Return to index: [Subject] [Thread] [Date] [Author]

Re: Shotcrete at shear walls boundary elements

[Subject Prev][Subject Next][Thread Prev][Thread Next]
In a message dated 6/27/99 8:34:28 PM EST, lhoward(--nospam--at) writes:

 I guess my questions is;  Have any of the Engineers who subscribe to the
 list required these mockup tests on their shotcrete projects?  If you
 have, what were the results?  Are some of these shotcrete people
 actually able to get good density inside a wall boundary element with
 very large rebar and tight tie spacing?

I believe most of the larger design offices doing retrofit work in Los 
Angeles require mock ups, partly because the City of Los Angeles Department 
of Building and Safety requires this for bars larger than #5 and spaced 
closer than 12 bar diameters on center for the front curtain and 6 bar 
diameters for the back curtain of a two curtain wall.  There are also 
additional restrictions.  The mockup panel is used to demonstrate that it is 
possible to achieve the required density of concrete on a job by job basis.

TASKS TO PERFORM:
1 > In the reply about shotcrete mockups, which agency requires mockups for bars larger than #5?
2 > Based on the reply about shotcrete mockups, explain why most larger design offices doing retrofit work in Los Angeles require mockups.

EXCERPTED RECORDS:
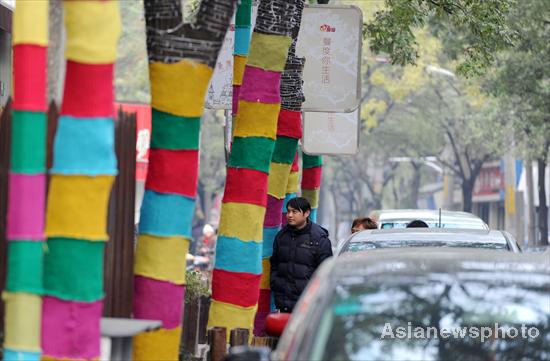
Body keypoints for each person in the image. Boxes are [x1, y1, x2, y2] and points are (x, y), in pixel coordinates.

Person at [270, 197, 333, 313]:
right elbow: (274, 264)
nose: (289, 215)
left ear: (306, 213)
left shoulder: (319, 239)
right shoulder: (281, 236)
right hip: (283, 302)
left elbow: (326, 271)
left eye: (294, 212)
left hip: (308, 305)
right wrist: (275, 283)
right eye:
--
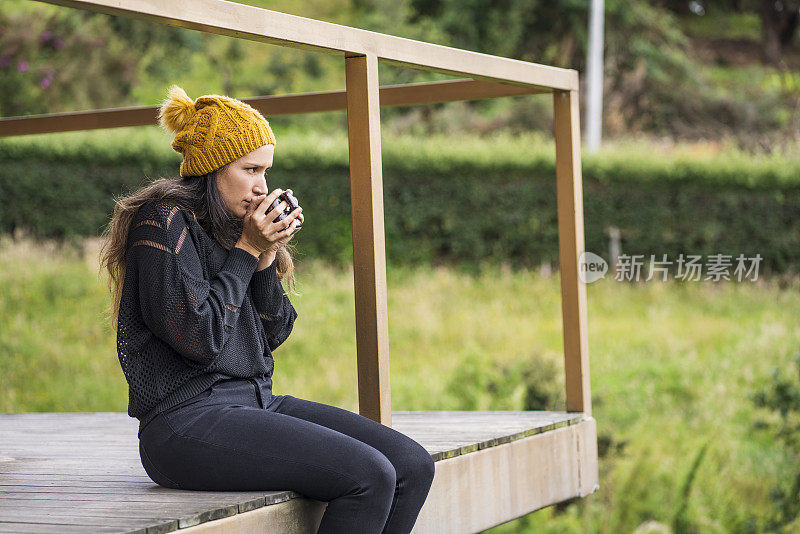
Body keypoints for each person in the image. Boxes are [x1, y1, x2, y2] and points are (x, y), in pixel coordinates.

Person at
* * *
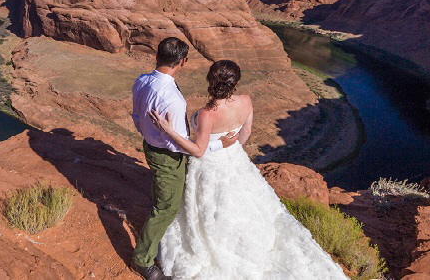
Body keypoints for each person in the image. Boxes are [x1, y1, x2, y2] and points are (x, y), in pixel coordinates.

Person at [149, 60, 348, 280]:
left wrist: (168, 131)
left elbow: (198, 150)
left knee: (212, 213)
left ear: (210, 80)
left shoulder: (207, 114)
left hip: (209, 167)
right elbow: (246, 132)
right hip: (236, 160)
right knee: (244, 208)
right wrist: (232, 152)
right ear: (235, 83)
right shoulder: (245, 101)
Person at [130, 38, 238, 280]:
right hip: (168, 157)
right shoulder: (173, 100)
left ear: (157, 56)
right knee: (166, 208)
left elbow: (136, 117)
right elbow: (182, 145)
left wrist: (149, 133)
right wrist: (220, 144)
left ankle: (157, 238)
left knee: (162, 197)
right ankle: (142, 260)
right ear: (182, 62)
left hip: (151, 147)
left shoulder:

SOLUTIONS BELOW:
1 > The City of Los Angeles Department of Building and Safety.

2 > The writer believes these offices require mockups partly because the City of Los Angeles Department of Building and Safety requires them for bars larger than #5 spaced closer than 12 bar diameters on center for the front curtain and 6 bar diameters for the back curtain of a two-curtain wall. The mockup panel shows, job by job, that the required concrete density can be achieved.